┌─ GIVEN DATA

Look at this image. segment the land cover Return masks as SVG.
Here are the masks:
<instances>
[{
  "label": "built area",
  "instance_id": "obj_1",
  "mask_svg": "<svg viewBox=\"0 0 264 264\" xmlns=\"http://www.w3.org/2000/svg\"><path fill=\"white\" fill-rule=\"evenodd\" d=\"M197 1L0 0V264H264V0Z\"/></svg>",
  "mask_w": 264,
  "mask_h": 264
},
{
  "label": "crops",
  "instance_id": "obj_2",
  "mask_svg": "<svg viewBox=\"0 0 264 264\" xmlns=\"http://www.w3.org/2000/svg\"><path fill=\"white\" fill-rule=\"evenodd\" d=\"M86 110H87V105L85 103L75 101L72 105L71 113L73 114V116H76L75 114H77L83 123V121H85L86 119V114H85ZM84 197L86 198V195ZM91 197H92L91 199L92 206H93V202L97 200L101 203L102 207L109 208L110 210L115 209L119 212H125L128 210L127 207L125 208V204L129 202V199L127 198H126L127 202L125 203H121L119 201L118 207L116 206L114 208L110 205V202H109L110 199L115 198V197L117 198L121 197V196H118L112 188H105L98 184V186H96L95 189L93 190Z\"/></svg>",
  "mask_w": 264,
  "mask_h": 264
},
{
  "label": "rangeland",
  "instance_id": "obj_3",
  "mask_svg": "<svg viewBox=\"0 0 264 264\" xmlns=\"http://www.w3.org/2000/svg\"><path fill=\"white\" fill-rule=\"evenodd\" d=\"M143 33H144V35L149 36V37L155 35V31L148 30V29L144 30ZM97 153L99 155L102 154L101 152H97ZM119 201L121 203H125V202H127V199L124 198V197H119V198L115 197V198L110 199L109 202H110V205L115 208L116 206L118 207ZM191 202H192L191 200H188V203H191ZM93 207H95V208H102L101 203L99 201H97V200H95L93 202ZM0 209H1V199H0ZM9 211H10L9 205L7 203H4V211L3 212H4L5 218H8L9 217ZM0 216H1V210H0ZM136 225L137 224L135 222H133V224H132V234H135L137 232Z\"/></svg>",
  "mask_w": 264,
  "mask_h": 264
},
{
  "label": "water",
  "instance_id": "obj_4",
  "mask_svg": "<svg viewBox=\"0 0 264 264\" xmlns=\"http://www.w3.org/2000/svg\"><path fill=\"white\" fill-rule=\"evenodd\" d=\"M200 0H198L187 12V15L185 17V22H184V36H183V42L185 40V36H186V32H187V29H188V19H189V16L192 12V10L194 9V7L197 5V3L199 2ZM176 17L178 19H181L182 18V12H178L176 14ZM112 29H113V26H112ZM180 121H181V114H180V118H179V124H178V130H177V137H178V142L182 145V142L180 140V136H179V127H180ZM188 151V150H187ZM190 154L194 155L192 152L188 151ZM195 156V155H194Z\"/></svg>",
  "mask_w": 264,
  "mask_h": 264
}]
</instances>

└─

**EXERCISE**
Quote each line of the data above exactly as written.

**FINISHED EXERCISE**
Look at this image. segment the land cover Return masks as SVG.
Here are the masks:
<instances>
[{
  "label": "built area",
  "instance_id": "obj_1",
  "mask_svg": "<svg viewBox=\"0 0 264 264\" xmlns=\"http://www.w3.org/2000/svg\"><path fill=\"white\" fill-rule=\"evenodd\" d=\"M197 1L0 0V264H264V0Z\"/></svg>",
  "mask_w": 264,
  "mask_h": 264
},
{
  "label": "crops",
  "instance_id": "obj_2",
  "mask_svg": "<svg viewBox=\"0 0 264 264\" xmlns=\"http://www.w3.org/2000/svg\"><path fill=\"white\" fill-rule=\"evenodd\" d=\"M86 110H87V105L85 103L75 101L72 105L71 113L73 114V116H76L75 114H77L83 123V121H85L86 119V114H85ZM84 197L86 198V195ZM91 197H92L91 199L92 206H93V202L97 200L101 203L102 207L109 208L110 210L115 209L119 212H125L128 210L127 207L125 208V204L129 202V199L127 198H126L127 202L125 203H121L119 201L118 207L116 206L114 208L110 205V202H109L110 199L115 198V197L117 198L121 197V196H118L112 188H105L98 184V186H96L95 189L93 190Z\"/></svg>",
  "mask_w": 264,
  "mask_h": 264
},
{
  "label": "rangeland",
  "instance_id": "obj_3",
  "mask_svg": "<svg viewBox=\"0 0 264 264\" xmlns=\"http://www.w3.org/2000/svg\"><path fill=\"white\" fill-rule=\"evenodd\" d=\"M143 33H144V35L149 36V37L155 35V31L148 30V29L144 30ZM97 153L99 155L102 154L101 152H97ZM119 201L121 203H125V202H127V199L124 198V197H119V198L115 197V198L110 199L109 202H110V205L115 208L116 206L118 207ZM191 202H192L191 200H188V203H191ZM93 207H95V208H102L101 203L99 201H97V200H95L93 202ZM0 209H1V199H0ZM9 211H10L9 205L7 203H4V211L3 212H4L5 218H8L9 217ZM0 216H1V210H0ZM136 225L137 224L135 222H133V224H132V234H135L137 232Z\"/></svg>",
  "mask_w": 264,
  "mask_h": 264
},
{
  "label": "water",
  "instance_id": "obj_4",
  "mask_svg": "<svg viewBox=\"0 0 264 264\" xmlns=\"http://www.w3.org/2000/svg\"><path fill=\"white\" fill-rule=\"evenodd\" d=\"M200 0H198L187 12V15L185 17V22H184V36H183V42L185 40V36H186V32H187V29H188V19H189V16L192 12V10L194 9V7L197 5V3L199 2ZM176 17L178 19H181L182 18V12H178L176 14ZM112 29H113V26H112ZM180 121H181V114H180V118H179V124H178V130H177V137H178V142L182 145V142L180 140V136H179V127H180ZM188 151V150H187ZM190 154L194 155L192 152L188 151ZM195 156V155H194Z\"/></svg>",
  "mask_w": 264,
  "mask_h": 264
}]
</instances>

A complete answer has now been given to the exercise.